Talkowski ME, Kirov G, Bamne M, Georgieva L, Torres G, Mansour H, Chowdari KV, Milanova V, Wood J, McClain L, Prasad K, Shirts B, Zhang J, O'Donovan MC, Owen MJ, Devlin B, Nimgaonkar VL.

Department of Psychiatry, University of Pittsburgh, School of Medicine, Pittsburgh, PA, USA.

Hum Mol Genet. 2007 Nov 27 [Epub ahead of print]

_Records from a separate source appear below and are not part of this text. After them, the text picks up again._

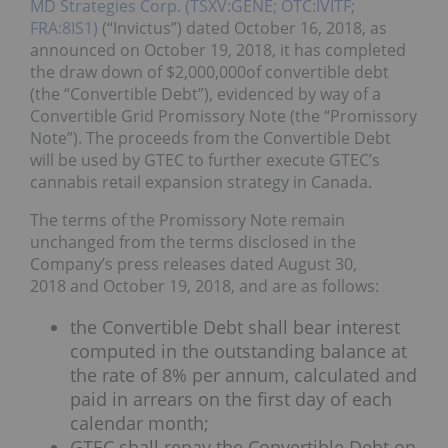
MD Strategies Corp. (TSXV:GENE; OTC:IVITF;
FRA:8IS1)
(“Invictus”) dated October 16, 2018, as
announced on October 19, 2018, it has completed
the draw down of $2,000,000of convertible debt
(the “Convertible Debt”), evidenced by way of a
Convertible Grid Promissory Note (the “Promissory
Note”). The proceeds from the Convertible Debt
will be used by GTEC to further execute GTEC’s
cannabis retail expansion strategy in Canada.
The terms of the Promissory Note remain
unchanged from the terms disclosed in the
Company’s press releases dated August 30,
2018 and October 19, 2018, and are as follows:
the Convertible Debt shall bear interest
computed in the outstanding balance at
the rate of 8% per annum, calculated and
paid in arrears on the first day of each
calendar month;
GTEC shall repay the Convertible Debt on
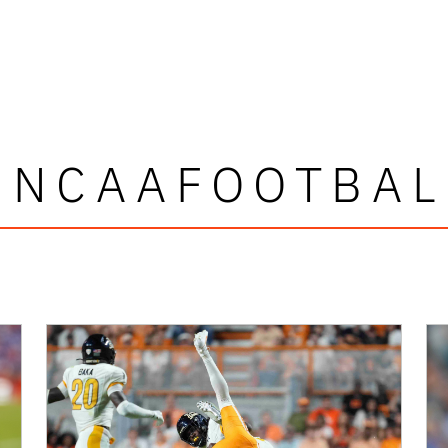
#NCAAFOOTBAL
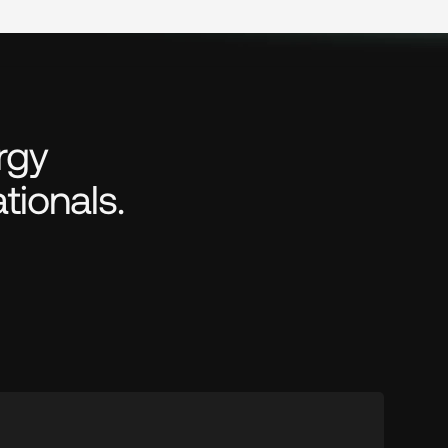
gy 
tionals.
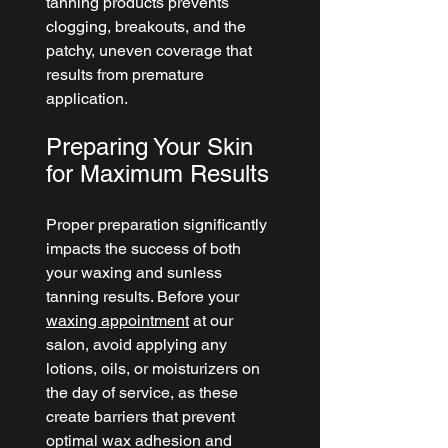
tanning products prevents 
clogging, breakouts, and the 
patchy, uneven coverage that 
results from premature 
application.
Preparing Your Skin 
for Maximum Results
Proper preparation significantly 
impacts the success of both 
your waxing and sunless 
tanning results. Before your 
waxing appointment
 at our 
salon, avoid applying any 
lotions, oils, or moisturizers on 
the day of service, as these 
create barriers that prevent 
optimal wax adhesion and 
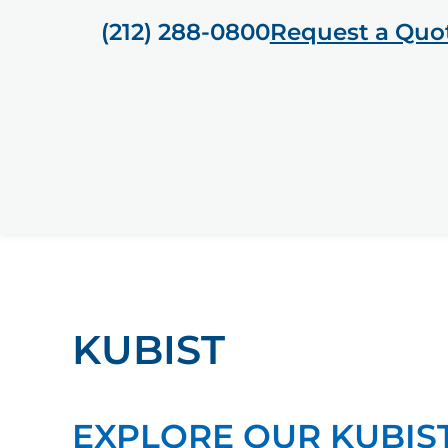
(212) 288-0800
Request a Quo
KUBIST
EXPLORE OUR KUBIS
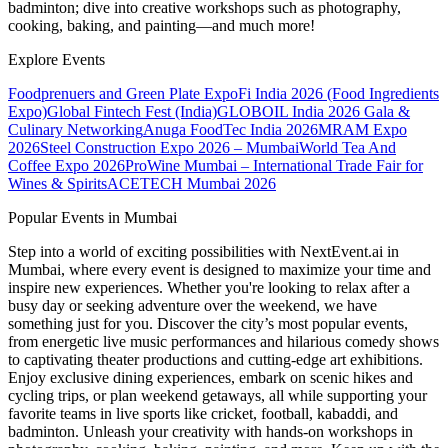
badminton; dive into creative workshops such as photography,
cooking, baking, and painting—and much more!
Explore Events
Foodprenuers and Green Plate Expo
Fi India 2026 (Food Ingredients
Expo)
Global Fintech Fest (India)
GLOBOIL India 2026 Gala &
Culinary Networking
Anuga FoodTec India 2026
MRAM Expo
2026
Steel Construction Expo 2026 – Mumbai
World Tea And
Coffee Expo 2026
ProWine Mumbai – International Trade Fair for
Wines & Spirits
ACETECH Mumbai 2026
Popular Events in Mumbai
Step into a world of exciting possibilities with NextEvent.ai
in
Mumbai
, where every event is designed to maximize your time and
inspire new experiences. Whether you're looking to relax after a
busy day or seeking adventure over the weekend, we have
something just for you. Discover the city’s most popular events,
from energetic live music performances and hilarious comedy shows
to captivating theater productions and cutting-edge art exhibitions.
Enjoy exclusive dining experiences, embark on scenic hikes and
cycling trips, or plan weekend getaways, all while supporting your
favorite teams in live sports like cricket, football, kabaddi, and
badminton. Unleash your creativity with hands-on workshops in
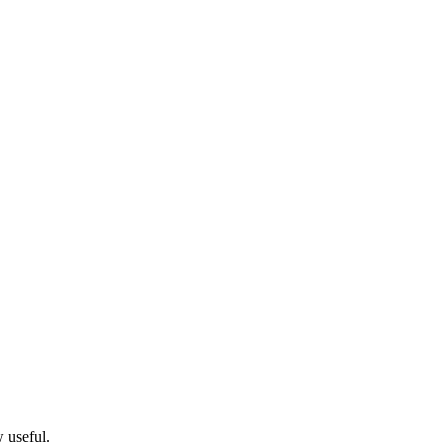
w useful.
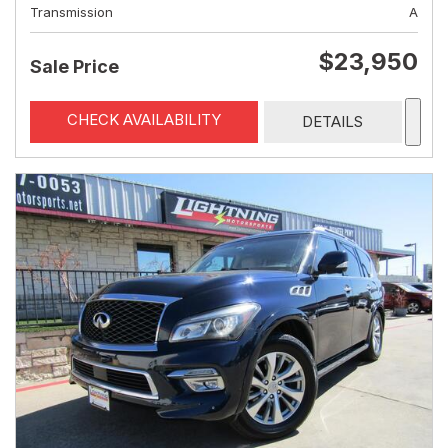
Transmission
A
$23,950
Sale Price
CHECK AVAILABILITY
DETAILS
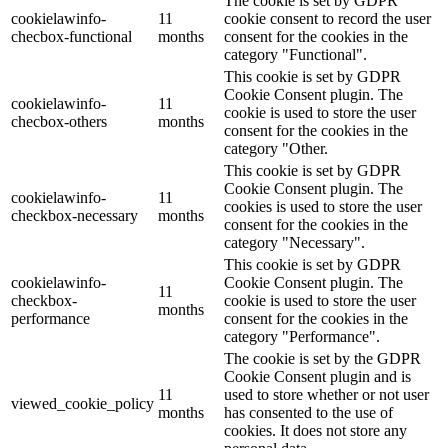
The cookie is set by GDPR
cookielawinfo-
11
cookie consent to record the user
checbox-functional
months
consent for the cookies in the
category "Functional".
This cookie is set by GDPR
Cookie Consent plugin. The
cookielawinfo-
11
cookie is used to store the user
checbox-others
months
consent for the cookies in the
category "Other.
This cookie is set by GDPR
Cookie Consent plugin. The
cookielawinfo-
11
cookies is used to store the user
checkbox-necessary
months
consent for the cookies in the
category "Necessary".
This cookie is set by GDPR
cookielawinfo-
Cookie Consent plugin. The
11
checkbox-
cookie is used to store the user
months
performance
consent for the cookies in the
category "Performance".
The cookie is set by the GDPR
Cookie Consent plugin and is
11
used to store whether or not user
viewed_cookie_policy
months
has consented to the use of
cookies. It does not store any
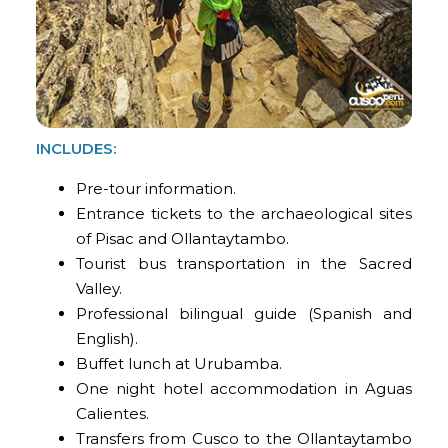
INCLUDES:
Pre-tour information.
Entrance tickets to the archaeological sites
of Pisac and Ollantaytambo.
Tourist bus transportation in the Sacred
Valley.
Professional bilingual guide (Spanish and
English).
Buffet lunch at Urubamba.
One night hotel accommodation in Aguas
Calientes.
Transfers from Cusco to the Ollantaytambo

A network of dopaminergic gene variations implicated as risk factors for schizophrenia.We evaluated the hypothesis that dopaminergic polymorphisms are risk factors for schizophrenia. Stage I (screening): Eighteen dopamine-related genes were analyzed in two independent US Caucasian samples: 150 trios and 328 cases / 501 controls. The most promising associations were detected with SLC6A3 (alias DAT), DRD3, COMT, and SLC18A2 (alias VMAT2). Stage II (SNP coverage and epistasis): To comprehensively evaluate these four genes, 68 SNPs were genotyped in all 478 cases and 501 controls from stage I. Fifteen (23.1%) significant associations were found (p < 0.05). We tested for epistasis between pairs of SNPs providing main effects and observed 17 significant interactions (169 tests); 41.2% of significant interactions involved rs3756450 (5' near promoter) or rs464049 (intron 4) at SLC6A3. Stage III (confirmation): Sixty-five SNPs were genotyped in 659 Bulgarian trios. Both SLC6A3 variants implicated in the US interactions were over-transmitted in this cohort (rs3756450, p = 0.035; rs464049, p = 0.011). Joint analyses from stages II and III identified associations at all four genes (p(joint)< 0.05). We tested 29 putative interactions from stage II and detected replication between 7 locus pairs (p < 0.05). Simulations suggested our stage II and stage III interaction results were unlikely to have occurred by chance (p = 0.008 and 0.001, respectively). Stage IV (function): We tested rs464049 and rs3756450 for functional effects and found significant allele specific differences at rs3756450 using EMSA and dual-luciferase promoter assays. Conclusions: Our data suggest a network of dopaminergic polymorphisms increase risk for schizophrenia.